§ Data records
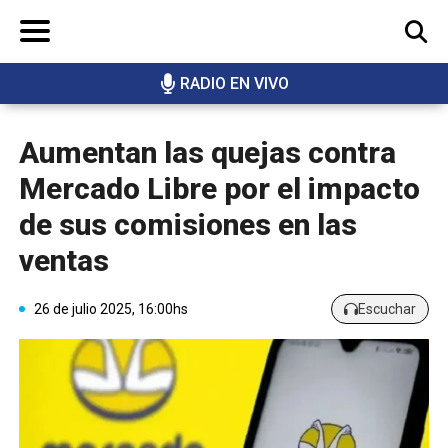
RADIO EN VIVO
BUSCAR
Aumentan las quejas contra
Mercado Libre por el impacto
de sus comisiones en las
ventas
26 de julio 2025, 16:00hs
Escuchar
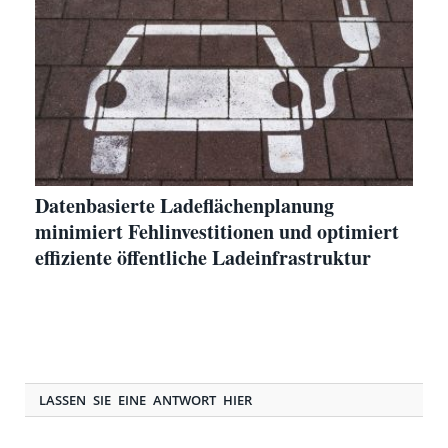
Datenbasierte Ladeflächenplanung
minimiert Fehlinvestitionen und optimiert
effiziente öffentliche Ladeinfrastruktur
LASSEN SIE EINE ANTWORT HIER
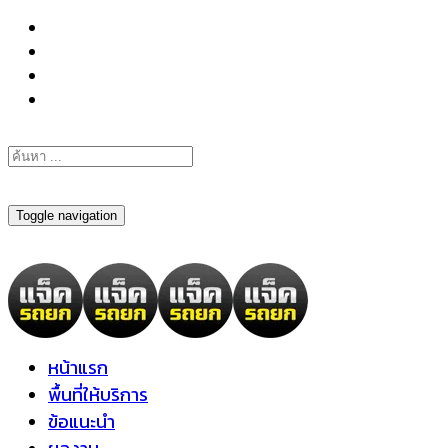
098-295-6197
Toggle navigation
หน้าแรก
พื้นที่ให้บริการ
ข้อแนะนำ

§ To do
Please output the lines from the one containing "Datenbasierte Ladeflächenplanung" through the end of the records, copied without changes and with the pictures left out.

§ Written solution
Datenbasierte Ladeflächenplanung
minimiert Fehlinvestitionen und optimiert
effiziente öffentliche Ladeinfrastruktur
LASSEN SIE EINE ANTWORT HIER
098-295-6197
Toggle navigation
หน้าแรก
พื้นที่ให้บริการ
ข้อแนะนำ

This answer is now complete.